Last year, the U.S. House of Representatives voted to permit the display of the biblical Ten Commandments in schools as part of larger legislative efforts to combat youth violence.
Rather than “a first step toward reinstilling the value of human life in children influenced by violent culture,” as the politicians claim, this is yet another shallow gesture by hypocritical lawmakers to legislate ethical control in a culture that is ethically out-of-control.
Looking briefly at the tenuous relationship between spirituality and law while attempting to differentiate between valuable teachings and the tyranny of “thou shalt nots” reveals that only the lawlessness of love can deliver us from the philosophical gulag imposed by Judeo-Christian pseudo-morality.
One Republican politician even claimed that if the Ten Commandments had been posted at Columbine High School, the massacre in Colorado last year never would have happened.
Even if the postmodern Pharisees in Washington actually practiced what they preached, is there any reason we should want to ground public ethics in edicts that enforce the oppressive nature of marriage and family or the property rights and moral authority of men?
These plutocrats and demagogues believe we need more laws. They want to legislate ethical conduct by publishing the negative prescripts of the punitive Old Testament God, that patriarchal Nobodaddy of vengeance and repression.
Religious and political leaders are truly hypocrites; common people can experience unconditional love and boundless forgiveness without a return to the vicious calculation of Old Testament law.
Ancient pagans subscribed to one law: “Harming none, do what you will.” Antiauthoritarian mystics such as philosopher Lao-Tzu and poet Rumi share a sharp rejection of legislative spirituality: “The louder the call for law and order, the more the thieves and con men multiply.” (Lao Tzu). Anarchists frequently reject human laws on principle but acknowledge certain natural laws reflected in the organic chaos and biological cooperation of the animated universe.
Without law, outlaws cease to be lawless and lawmakers look more like the criminals we already know them to be.
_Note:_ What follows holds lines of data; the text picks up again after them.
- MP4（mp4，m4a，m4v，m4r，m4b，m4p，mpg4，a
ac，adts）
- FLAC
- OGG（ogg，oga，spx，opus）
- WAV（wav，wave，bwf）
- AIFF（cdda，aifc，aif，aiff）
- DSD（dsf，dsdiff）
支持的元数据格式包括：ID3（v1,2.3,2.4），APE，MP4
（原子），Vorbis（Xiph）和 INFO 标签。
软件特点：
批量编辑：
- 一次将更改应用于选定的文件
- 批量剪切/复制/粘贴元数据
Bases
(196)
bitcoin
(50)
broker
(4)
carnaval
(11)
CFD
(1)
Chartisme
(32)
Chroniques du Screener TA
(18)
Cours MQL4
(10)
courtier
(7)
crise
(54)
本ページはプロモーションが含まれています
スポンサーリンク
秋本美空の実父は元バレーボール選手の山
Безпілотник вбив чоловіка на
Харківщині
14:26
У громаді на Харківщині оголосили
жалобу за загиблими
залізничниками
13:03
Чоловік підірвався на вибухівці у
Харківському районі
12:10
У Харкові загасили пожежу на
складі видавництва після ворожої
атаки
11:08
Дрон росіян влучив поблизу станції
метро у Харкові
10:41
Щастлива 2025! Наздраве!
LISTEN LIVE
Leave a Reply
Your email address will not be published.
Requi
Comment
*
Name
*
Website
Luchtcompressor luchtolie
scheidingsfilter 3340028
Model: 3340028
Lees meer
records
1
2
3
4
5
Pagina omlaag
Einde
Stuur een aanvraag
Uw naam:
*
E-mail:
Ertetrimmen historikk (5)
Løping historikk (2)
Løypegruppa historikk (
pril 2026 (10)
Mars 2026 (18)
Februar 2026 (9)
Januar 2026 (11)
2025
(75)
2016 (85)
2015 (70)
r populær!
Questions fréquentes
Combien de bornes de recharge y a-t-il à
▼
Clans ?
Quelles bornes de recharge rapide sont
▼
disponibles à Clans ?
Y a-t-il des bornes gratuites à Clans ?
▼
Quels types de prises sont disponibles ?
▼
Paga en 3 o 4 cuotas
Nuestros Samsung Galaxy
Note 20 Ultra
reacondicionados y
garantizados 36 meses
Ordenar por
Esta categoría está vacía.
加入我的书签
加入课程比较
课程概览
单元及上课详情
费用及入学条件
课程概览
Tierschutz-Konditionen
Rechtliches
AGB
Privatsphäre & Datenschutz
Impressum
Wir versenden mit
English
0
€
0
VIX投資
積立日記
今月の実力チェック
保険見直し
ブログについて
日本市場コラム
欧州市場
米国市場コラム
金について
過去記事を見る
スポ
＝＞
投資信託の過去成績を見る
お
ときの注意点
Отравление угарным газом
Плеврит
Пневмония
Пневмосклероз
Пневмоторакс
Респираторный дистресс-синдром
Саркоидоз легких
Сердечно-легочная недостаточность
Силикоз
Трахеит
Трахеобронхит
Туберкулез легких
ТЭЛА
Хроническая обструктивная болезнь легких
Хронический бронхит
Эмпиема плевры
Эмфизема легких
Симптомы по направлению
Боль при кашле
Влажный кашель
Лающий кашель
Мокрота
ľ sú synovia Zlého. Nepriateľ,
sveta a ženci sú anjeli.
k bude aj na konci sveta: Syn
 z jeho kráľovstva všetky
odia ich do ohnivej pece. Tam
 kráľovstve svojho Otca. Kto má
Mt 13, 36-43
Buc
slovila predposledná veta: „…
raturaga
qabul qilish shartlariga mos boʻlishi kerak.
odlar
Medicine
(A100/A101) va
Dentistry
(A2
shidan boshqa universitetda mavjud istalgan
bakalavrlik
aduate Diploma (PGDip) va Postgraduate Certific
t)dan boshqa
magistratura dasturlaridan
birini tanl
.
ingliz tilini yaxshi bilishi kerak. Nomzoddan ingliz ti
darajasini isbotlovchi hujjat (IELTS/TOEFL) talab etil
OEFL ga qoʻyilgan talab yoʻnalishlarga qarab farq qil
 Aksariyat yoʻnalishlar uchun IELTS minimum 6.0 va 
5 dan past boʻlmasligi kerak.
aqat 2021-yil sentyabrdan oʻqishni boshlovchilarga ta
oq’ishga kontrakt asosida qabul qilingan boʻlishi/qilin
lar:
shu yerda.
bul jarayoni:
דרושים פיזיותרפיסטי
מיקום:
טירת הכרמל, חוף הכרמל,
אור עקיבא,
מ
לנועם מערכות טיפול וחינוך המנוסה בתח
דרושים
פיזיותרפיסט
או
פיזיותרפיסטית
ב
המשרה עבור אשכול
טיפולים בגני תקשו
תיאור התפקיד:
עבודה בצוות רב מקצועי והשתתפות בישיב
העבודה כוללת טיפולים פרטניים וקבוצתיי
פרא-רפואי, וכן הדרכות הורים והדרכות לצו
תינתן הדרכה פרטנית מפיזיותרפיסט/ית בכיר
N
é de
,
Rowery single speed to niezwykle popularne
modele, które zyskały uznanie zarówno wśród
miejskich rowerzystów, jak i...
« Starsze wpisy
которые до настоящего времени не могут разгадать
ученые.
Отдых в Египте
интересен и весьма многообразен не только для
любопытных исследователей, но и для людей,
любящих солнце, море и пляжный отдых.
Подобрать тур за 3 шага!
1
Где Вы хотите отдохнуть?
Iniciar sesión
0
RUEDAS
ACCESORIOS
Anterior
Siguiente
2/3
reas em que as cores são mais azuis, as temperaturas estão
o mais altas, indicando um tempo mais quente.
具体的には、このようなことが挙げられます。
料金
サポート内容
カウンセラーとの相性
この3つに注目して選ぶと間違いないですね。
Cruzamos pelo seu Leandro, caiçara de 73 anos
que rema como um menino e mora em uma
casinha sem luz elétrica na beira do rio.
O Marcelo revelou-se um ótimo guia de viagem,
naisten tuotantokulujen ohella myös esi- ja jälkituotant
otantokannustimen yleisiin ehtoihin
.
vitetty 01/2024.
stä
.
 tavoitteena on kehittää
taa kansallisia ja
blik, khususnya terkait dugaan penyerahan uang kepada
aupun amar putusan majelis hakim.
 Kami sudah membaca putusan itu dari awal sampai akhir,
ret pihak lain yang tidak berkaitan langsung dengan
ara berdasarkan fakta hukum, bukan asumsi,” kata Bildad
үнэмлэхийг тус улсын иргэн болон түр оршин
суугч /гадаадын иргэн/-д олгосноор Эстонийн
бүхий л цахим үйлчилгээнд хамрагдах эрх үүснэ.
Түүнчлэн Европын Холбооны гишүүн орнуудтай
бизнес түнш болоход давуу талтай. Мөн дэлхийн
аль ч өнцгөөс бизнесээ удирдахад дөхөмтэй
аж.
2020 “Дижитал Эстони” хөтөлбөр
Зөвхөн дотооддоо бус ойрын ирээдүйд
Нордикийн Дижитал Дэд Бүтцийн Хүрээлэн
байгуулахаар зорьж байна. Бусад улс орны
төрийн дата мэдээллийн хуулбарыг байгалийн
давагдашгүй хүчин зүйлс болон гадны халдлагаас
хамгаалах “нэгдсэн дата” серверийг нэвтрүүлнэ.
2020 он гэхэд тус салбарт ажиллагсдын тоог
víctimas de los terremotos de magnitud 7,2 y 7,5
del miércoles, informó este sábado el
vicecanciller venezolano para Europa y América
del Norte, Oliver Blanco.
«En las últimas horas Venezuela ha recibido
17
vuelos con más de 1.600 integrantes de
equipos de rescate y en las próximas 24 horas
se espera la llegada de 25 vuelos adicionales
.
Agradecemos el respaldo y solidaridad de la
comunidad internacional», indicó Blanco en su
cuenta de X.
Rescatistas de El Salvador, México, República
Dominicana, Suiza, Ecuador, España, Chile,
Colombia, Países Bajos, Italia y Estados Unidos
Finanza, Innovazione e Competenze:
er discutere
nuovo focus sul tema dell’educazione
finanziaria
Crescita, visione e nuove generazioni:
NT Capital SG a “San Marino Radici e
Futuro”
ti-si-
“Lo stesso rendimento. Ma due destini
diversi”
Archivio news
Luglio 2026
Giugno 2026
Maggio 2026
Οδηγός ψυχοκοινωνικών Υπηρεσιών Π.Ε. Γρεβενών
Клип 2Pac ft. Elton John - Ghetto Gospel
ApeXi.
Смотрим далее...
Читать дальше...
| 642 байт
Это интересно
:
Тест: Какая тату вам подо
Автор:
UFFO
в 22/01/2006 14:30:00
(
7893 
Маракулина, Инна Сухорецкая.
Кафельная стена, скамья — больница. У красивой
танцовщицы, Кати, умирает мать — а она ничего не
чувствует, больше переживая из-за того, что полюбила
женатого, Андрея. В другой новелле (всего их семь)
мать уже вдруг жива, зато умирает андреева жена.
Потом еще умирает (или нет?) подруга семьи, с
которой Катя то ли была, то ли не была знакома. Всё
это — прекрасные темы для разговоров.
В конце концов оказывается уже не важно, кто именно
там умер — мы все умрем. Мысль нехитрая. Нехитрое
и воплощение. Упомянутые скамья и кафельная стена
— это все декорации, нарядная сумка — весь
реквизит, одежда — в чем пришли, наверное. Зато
Without priests and politicians, people can reclaim the redemptive power of love to transcend all law, exposing the cynical resignation of power-brokers and empowering the powerless. We will do what we will. We will harm none. We will love our neighbors. Do we need more laws than these to liberate our desires, encourage mutual aid, and share all things in common?
Lawless comrades seek the fellowship of their magical equals, or as Hakim Bey suggests: “[Y]ou’re the monarch of your own skin—your inviolable freedom waits to be completed only by the love of other monarchs.”
Laws cannot force us to love our neighbors, honor our relations, or stop killing innocent people. The politicians who live in glass houses continue to throw stones even though all the windows in their Babylonian buildings are already broken.
These lawmakers who endlessly irritate, legislate, and litigate are like a cancer to the power of the imagination. They hoard the power of the almighty dollar and the industrial sword; we hold tight to the power of love.
An Anarcho-Pantheist Ten Commandments (sidebar)
If politicians want to post ten commandments in school, perhaps they should try these.
1. We are all gods and goddesses; we will praise everything that lives and everything that loves.
2. We will worship the wilderness with all living things.
3. We will not idolize or fetishize the commodities of the consumer-capitalist economy.
4. We will honor the seasonal cycles of the earth, making every day a sacred day.
5. We will honor all our relations but question all authority.
6. We will not kill.
7. We will make love with whomever we want as long as the act is consensual, for all acts of pleasure are sacred.
8. We will not exploit others for profit.
9. We will tell the truth (except to cops, judges, and bosses) because the truth will set us free.
10. We will abolish all private ownership because property is theft; we will create a propertyless, communal society where all things are shared as gifts of the great mystery.